O que não falta, portanto, à renda básica é espirito libertário ecológico e humanista. O espírito está lá, escondidinho como que não querendo desagradar os poderosos, esperando e envelhecendo como um Fourier a espera do seu patrono encantado que realize sua fantasia.

Não conseguimos, até agora, construir os sistemas que tanto carecemos em escala verdadeiramente universal, não escapamos ainda completamente da eterna utopia, não porque as massas estejam imbecilizadas, mas porque o ideal de universalidade é tão pobre e delimitado quanto as proposições e projetos que o manifestam. E me incluo nesta crítica.

Por isso faço questão de dizer de novo, com todos as letras:

Nenhuma renda básica nacional ou local, se fechada para o mundo, jamais será uma renda básica universal. E se não ficou claro, permitam-me continuar sendo repetitivo (até cair duro ou sairmos do lugar).

Não estou querendo afirmar com isso que os Estados não devam pagar a renda básica aos povos cuja propriedade e riquezas eles explora e detêm. Ou que pequenas comunidades não possam pagar nem receber renda básica inclusive uma as outras, mas justamente o contrário! Estou dizendo que os Estados, todos eles, têm a renda básica como obrigação e dívida com todos os povos do mundo.

O fato dos direitos universais não estarem restrito a nenhuma fronteira nacional não exime os estados-nacionais de dar cumprimento as suas obrigações humanitárias fora dos seus territórios, justamente o contrário, os obriga a cumprir dívidas e obrigações com todos os povos e pessoas, não importando sua cidadania, origem ou localidade.

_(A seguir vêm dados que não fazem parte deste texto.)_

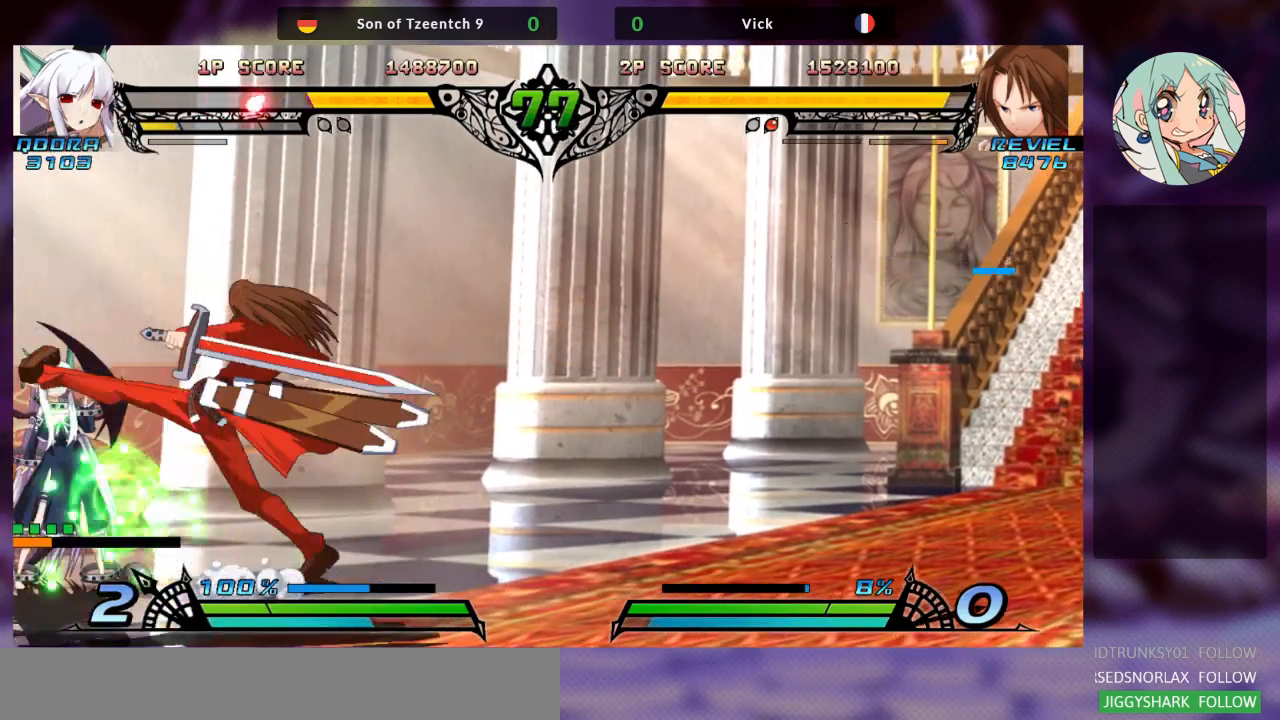
{"dt_ms": 500, "buttons": [], "left_stick": "down", "events": [[200, "R1", "down"], [333, "R1", "up"], [500, "left_stick", "down"]]}
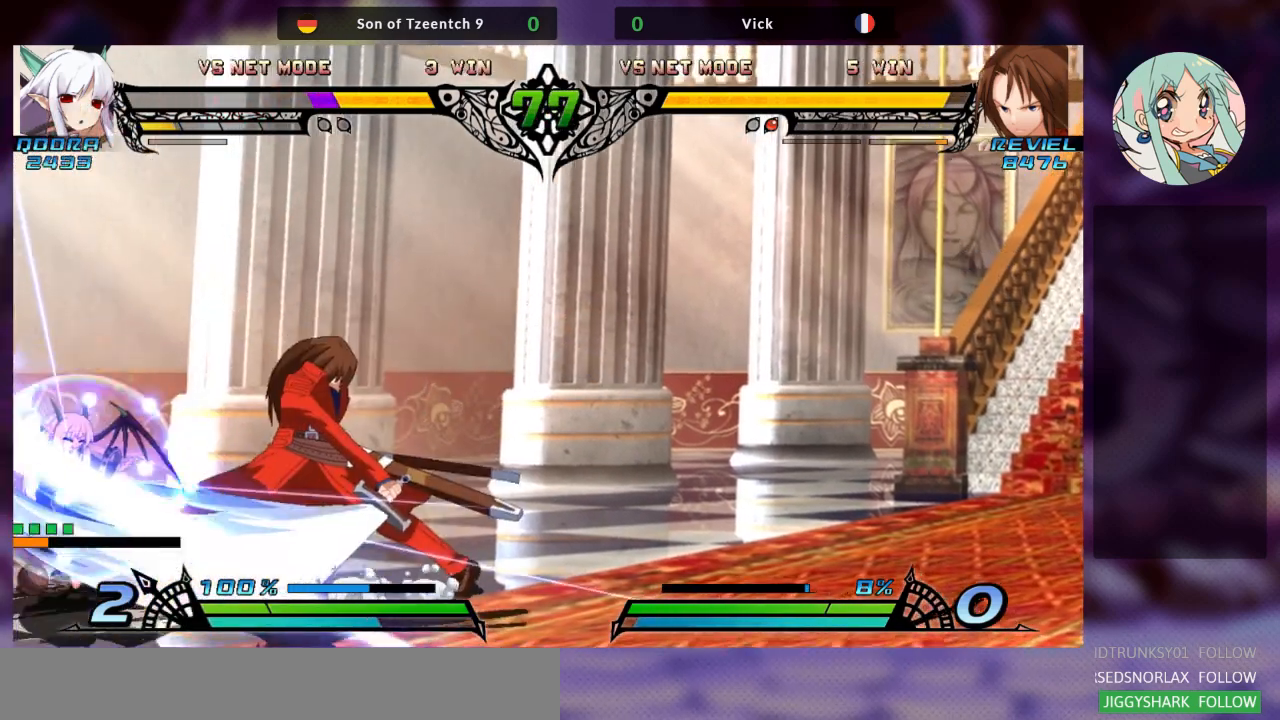
{"dt_ms": 500, "buttons": [], "left_stick": "center", "events": [[100, "left_stick", "center"], [167, "TRIANGLE", "down"], [233, "TRIANGLE", "up"], [333, "TRIANGLE", "down"], [400, "TRIANGLE", "up"]]}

Os Estados Nacionais e suas corporações transnacionais não só têm a obrigação de pagar esse dividendo social na razão necessária para que todos vivam livre, em paz, dentro do território natural onde controlam política e economicamente estes recursos, mas como também a corresponsabilidade humanitária com todos os povos do mundo de restituir esse direito natural a cada habitante do planeta. E esta é uma obrigação diretamente proporcional a exata medida aos privilégios e riquezas naturais que extraem com a exploração da privações primitivas do bem comum das populações e monopólio violento desse meios ambientais e vitais, seja como tributos, seja como capitais privados e transnacionais.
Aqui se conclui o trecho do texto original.